No offense, but this post doesn't quite match what you wrote originally. My sigh was in response to the phrase "Dropbox should work here, ...". You didn't state security as your concern as to why not use Dropbox, rather it was cost. This might lead someone who only needs <2GB backed up to believe that Dropbox is perfectly fine for that task.

"DropBox is used for backup because they've made file sync so damn easy that most people can be convinced that if a file exists in many places, it is backed-up."

And that's exactly what I'm scared about and why I'm saying it again and again that you shouldn't do it - if only one person listens and avoids potential data loss because of it I've already reached my goal.

"One of the things about backup is that it needs to be easy. Currently the size and cost of backups make it expensive, and the only way to reduce the cost makes it difficult (HDD local copies stored at a friends' house for example). By reducing the cost, perhaps we can finally increase the ease... and then a day may come in which most people have a real backup solution."

Agreed. IMO no consumer backup system is quite there yet. TimeMachine is very close, if only it would do better logging and have some more intelligence about warning messages.


"No offense, but this post doesn't quite match what you wrote originally. My sigh was in response to the phrase "Dropbox should work here, ...". You didn't state security as your concern as to why not use Dropbox, rather it was cost. This might lead someone who only needs <2GB backed up to believe that Dropbox is perfectly fine for that task."

A fair point.

In my case, Dropbox use is in addition to local RAID (scratch) NAS (network scratch, access of larger files) + off-site (backup).
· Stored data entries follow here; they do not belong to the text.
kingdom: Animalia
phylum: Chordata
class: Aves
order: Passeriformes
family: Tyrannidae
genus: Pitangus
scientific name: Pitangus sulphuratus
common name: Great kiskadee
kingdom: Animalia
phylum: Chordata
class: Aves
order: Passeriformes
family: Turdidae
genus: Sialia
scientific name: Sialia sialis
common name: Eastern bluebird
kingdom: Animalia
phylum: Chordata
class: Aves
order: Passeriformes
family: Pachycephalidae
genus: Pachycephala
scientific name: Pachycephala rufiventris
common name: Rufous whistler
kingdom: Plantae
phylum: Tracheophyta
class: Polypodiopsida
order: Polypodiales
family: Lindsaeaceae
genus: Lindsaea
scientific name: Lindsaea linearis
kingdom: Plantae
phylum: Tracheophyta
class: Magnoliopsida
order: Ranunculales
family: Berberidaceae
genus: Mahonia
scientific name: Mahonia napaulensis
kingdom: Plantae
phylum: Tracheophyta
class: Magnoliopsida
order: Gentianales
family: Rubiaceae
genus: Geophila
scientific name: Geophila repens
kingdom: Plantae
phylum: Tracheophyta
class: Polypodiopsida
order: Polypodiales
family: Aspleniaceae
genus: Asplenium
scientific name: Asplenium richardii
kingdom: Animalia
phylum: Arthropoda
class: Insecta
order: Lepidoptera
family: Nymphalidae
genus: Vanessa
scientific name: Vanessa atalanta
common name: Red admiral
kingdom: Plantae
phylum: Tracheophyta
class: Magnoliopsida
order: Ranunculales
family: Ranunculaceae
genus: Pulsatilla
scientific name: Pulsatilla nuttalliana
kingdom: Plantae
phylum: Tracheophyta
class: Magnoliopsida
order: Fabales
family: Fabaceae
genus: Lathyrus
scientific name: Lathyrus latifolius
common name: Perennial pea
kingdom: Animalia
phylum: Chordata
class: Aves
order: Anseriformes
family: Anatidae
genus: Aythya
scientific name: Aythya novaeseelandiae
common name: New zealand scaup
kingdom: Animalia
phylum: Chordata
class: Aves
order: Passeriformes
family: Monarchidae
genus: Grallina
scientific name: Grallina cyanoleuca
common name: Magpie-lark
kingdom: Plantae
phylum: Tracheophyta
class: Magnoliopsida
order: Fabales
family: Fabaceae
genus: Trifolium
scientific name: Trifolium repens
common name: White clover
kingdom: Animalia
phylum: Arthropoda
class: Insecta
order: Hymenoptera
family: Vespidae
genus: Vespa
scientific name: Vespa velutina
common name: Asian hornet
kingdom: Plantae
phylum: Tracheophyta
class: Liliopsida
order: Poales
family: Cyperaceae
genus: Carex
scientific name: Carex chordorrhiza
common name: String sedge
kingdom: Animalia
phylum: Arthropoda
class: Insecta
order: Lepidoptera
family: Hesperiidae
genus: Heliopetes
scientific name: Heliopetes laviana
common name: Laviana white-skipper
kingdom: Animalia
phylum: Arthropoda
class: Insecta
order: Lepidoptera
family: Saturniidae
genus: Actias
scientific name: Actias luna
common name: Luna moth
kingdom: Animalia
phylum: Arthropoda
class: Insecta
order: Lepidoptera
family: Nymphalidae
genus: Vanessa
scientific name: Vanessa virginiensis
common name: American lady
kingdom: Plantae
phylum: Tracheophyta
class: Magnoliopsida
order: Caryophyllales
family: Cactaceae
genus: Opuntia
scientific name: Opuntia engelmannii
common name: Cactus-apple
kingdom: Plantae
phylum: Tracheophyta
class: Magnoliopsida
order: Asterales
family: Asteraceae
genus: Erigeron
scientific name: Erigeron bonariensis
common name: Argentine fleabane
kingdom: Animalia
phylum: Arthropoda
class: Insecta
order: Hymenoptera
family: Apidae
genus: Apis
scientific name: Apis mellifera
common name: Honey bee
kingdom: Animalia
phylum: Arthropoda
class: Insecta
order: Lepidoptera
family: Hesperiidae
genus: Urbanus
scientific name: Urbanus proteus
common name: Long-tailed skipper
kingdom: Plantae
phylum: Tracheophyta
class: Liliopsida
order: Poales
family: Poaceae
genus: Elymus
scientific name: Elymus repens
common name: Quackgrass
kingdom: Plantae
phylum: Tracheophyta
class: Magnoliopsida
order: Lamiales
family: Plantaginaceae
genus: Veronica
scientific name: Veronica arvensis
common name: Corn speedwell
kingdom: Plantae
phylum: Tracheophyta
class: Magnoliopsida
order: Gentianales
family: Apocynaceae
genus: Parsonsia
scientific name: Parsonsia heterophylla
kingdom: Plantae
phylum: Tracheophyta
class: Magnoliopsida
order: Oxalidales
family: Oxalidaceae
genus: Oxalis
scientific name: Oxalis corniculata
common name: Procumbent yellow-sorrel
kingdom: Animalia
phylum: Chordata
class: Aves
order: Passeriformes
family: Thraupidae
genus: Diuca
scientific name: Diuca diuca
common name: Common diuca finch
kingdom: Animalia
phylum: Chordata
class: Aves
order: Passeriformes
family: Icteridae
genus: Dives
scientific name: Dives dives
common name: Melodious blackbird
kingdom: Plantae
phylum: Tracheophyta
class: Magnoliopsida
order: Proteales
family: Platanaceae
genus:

I only use Dropbox for syncing and sharing.

The sync vs backup is an interesting one, simply because most consumers couldn't tell you the difference.

For example: Q: "Are your contacts backed up?". A: "Yes, they're sync'd to Google".

I did conflate my scenario with thinking about my girlfriend's peers in my post. And then reacted from my perspective again... my bad.

"Agreed. IMO no consumer backup system is quite there yet. TimeMachine is very close, if only it would do better logging and have some more intelligence about warning messages"

Vigorous agreement here too, except for the TimeMachine bit as that is Mac only and doesn't work for <insert any other system or device that isn't Apple Mac OSX).


"Vigorous agreement here too, except for the TimeMachine bit as that is Mac only and doesn't work for <insert any other system or device that isn't Apple Mac OSX)."

Well yes, obviously it only works in a mac-only household/office. I still think it's a good solution for non technically experienced users who only have macs since it's so simple that you could literally explain your grandma how to setup. I don't think mobile devices are that important on the other hand. The important data on them should usually be synched to your computer and as long as that is backuped, you should be fine. On windows I think that the built-in backup since Windows 7 is finally decent, albeit not yet grandma-proof ;).


To be fair though, Dropbox is way better than any other backup solution consumers usually use. Personally, I've never seen data loss occur on Dropbox, but I'm sure it can happen - it's just way less likely than the average user messing up their own backup.